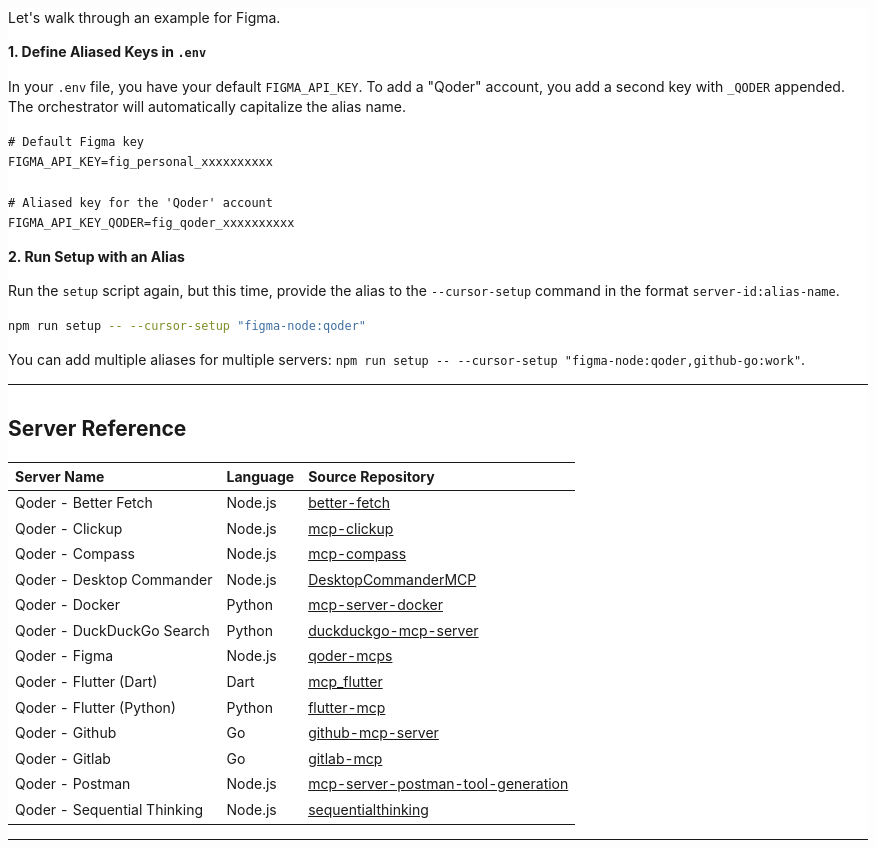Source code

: Let's walk through an example for Figma.

**1. Define Aliased Keys in `.env`**

In your `.env` file, you have your default `FIGMA_API_KEY`. To add a "Qoder" account, you add a second key with `_QODER` appended. The orchestrator will automatically capitalize the alias name.

```.env
# Default Figma key
FIGMA_API_KEY=fig_personal_xxxxxxxxxx

# Aliased key for the 'Qoder' account
FIGMA_API_KEY_QODER=fig_qoder_xxxxxxxxxx
```

**2. Run Setup with an Alias**

Run the `setup` script again, but this time, provide the alias to the `--cursor-setup` command in the format `server-id:alias-name`.

```bash
npm run setup -- --cursor-setup "figma-node:qoder"
```

You can add multiple aliases for multiple servers: `npm run setup -- --cursor-setup "figma-node:qoder,github-go:work"`.

---

## Server Reference

| Server Name | Language | Source Repository |
| :--- | :--- | :--- |
| Qoder - Better Fetch | Node.js | [better-fetch](https://github.com/flutterninja9/better-fetch) |
| Qoder - Clickup | Node.js | [mcp-clickup](https://github.com/mikah13/mcp-clickup) |
| Qoder - Compass | Node.js | [mcp-compass](https://github.com/liuyoshio/mcp-compass) |
| Qoder - Desktop Commander | Node.js | [DesktopCommanderMCP](https://github.com/wonderwhy-er/DesktopCommanderMCP) |
| Qoder - Docker | Python | [mcp-server-docker](https://github.com/ckreiling/mcp-server-docker) |
| Qoder - DuckDuckGo Search | Python | [duckduckgo-mcp-server](https://github.com/nickclyde/duckduckgo-mcp-server) |
| Qoder - Figma | Node.js | [qoder-mcps](https://github.com/figma/figma-developer-mcp) |
| Qoder - Flutter (Dart) | Dart | [mcp_flutter](https://github.com/Arenukvern/mcp_flutter) |
| Qoder - Flutter (Python) | Python | [flutter-mcp](https://github.com/adamsmaka/flutter-mcp) |
| Qoder - Github | Go | [github-mcp-server](https://github.com/github/github-mcp-server) |
| Qoder - Gitlab | Go | [gitlab-mcp](https://gitlab.com/fforster/gitlab-mcp) |
| Qoder - Postman | Node.js | [mcp-server-postman-tool-generation](https://github.com/giovannicocco/mcp-server-postman-tool-generation) |
| Qoder - Sequential Thinking | Node.js | [sequentialthinking](https://github.com/modelcontextprotocol/servers/tree/main/src/sequentialthinking) |

---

────────────────────────────────────────

WHAT IS NEEDED:
Copy each line of the preceding data that contains the string "Python".

TASK OUTPUT:
| Qoder - Docker | Python | [mcp-server-docker](https://github.com/ckreiling/mcp-server-docker) |
| Qoder - DuckDuckGo Search | Python | [duckduckgo-mcp-server](https://github.com/nickclyde/duckduckgo-mcp-server) |
| Qoder - Flutter (Python) | Python | [flutter-mcp](https://github.com/adamsmaka/flutter-mcp) |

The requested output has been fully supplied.